- Directions for this task: Quote the blog comments about McCain and the bailout word for word, from "I guess when" up to and including "be against it.".

- Document section:
######
Matt, I agree that postponing the debates was a silly flourish. Switching them to economic issues was a much better idea -- let the candidates discuss the plan they are pushing.

Every politician is a mash-up of cynical opportunism and idealistic purpose. The are others as obvious and unhindered as McCain, but he's up there.

Michael said...

Henry asks: "Is this what happened?"

So you think the President called John and asked him to help out? None of this has ANYTHING to do with the Republicans helping out a fellow Republicans?

John McCain is going to roll into town, push everybody who's been working on this 24 hours a day for over a week now...and make the deal?

Right.

*As for my posting you say is off topic, it was a response to Hardy-Boy who referred to McCain's expertise as a pilot being a reason he should be President.

TMink said...

Sofa wrote: "I'm simply sick of mockery. It seems to be all that most people have to offer,"

Agreed. I am sick of it from both sides.

I guess when there is little substance some people try to substitute drama and slander.

Trey

mcg said...

John McCain is going to roll into town, push everybody who's been working on this 24 hours a day for over a week now...and make the deal?

If Reid and Emmanuel are to be believed, the Dems are worried that McCain will demagogue the bailout plan if he hasn't explicitly endorsed it. They want his support as political cover. Republicans are reluctant to support the bailout as well if McCain is going to be against it.

Seems to me that puts McCain in an (un?)enviable position of power here, the ability to demand certain compromises from both sides of his own choosing, and then get behind a bipartisan result.

Hoosier Daddy said...

There were infantry guys -- grunts on the ground -- who had more than 7,000 hours in combat and I can tell you that there were times and situations where I'm sure a prison cell would have looked pretty good to them by comparison.

This has to be by far the stupidest fucking statment I have seen on this blog and with DTL and Doyle, that is saying a lot. I mean seriously, you're not a troll but rather a stupid fucking cunt and I say that with the most heartfelt sincerity I can muster.

I hope the rest of you do exactly what I do and from now on ignore this piece of shit for what he is.

Hoosier Daddy said...

I hope the rest of you do exactly what I do and from now on ignore this piece of shit (Michael) for what he is.

/fixed for clarification

Michael said...

A bi-partisan deal's in place.

Now what's Mr. McCain going to do?
######
- Information supplied:
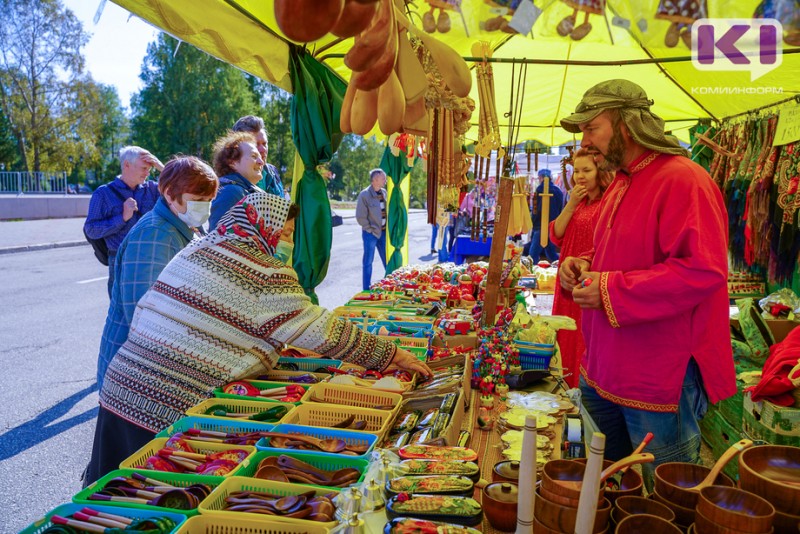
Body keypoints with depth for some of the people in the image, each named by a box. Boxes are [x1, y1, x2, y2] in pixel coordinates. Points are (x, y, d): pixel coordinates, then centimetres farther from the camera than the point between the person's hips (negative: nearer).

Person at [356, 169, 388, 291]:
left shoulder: (384, 193, 6)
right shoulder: (364, 195, -13)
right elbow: (360, 217, -13)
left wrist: (388, 228, 7)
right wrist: (371, 230, -10)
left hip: (383, 232, 6)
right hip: (370, 233, -6)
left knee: (387, 259, 12)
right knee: (368, 262, 4)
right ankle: (366, 289, 12)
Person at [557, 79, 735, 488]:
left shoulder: (683, 180, -18)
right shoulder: (621, 183, 13)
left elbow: (703, 271, -27)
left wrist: (612, 290, -24)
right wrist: (583, 264, 4)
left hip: (661, 378, -9)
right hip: (604, 370, 9)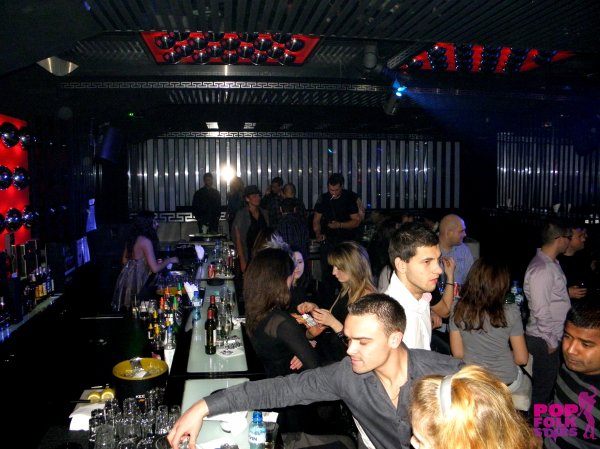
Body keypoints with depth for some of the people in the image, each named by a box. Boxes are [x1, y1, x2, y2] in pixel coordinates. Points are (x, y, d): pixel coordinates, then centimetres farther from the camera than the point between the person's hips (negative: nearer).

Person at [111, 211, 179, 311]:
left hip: (127, 277, 9)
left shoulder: (133, 238, 6)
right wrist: (169, 260, -6)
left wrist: (150, 262, 18)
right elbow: (155, 269, -23)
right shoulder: (146, 241, -19)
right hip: (136, 282, -8)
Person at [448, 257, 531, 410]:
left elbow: (458, 353, -8)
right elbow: (522, 359, -12)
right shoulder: (510, 312, -22)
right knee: (526, 384, 35)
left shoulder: (458, 309, -17)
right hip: (507, 383, -2)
######
- Result of this exercise:
I guess when there is little substance some people try to substitute drama and slander.

Trey

mcg said...

John McCain is going to roll into town, push everybody who's been working on this 24 hours a day for over a week now...and make the deal?

If Reid and Emmanuel are to be believed, the Dems are worried that McCain will demagogue the bailout plan if he hasn't explicitly endorsed it. They want his support as political cover. Republicans are reluctant to support the bailout as well if McCain is going to be against it.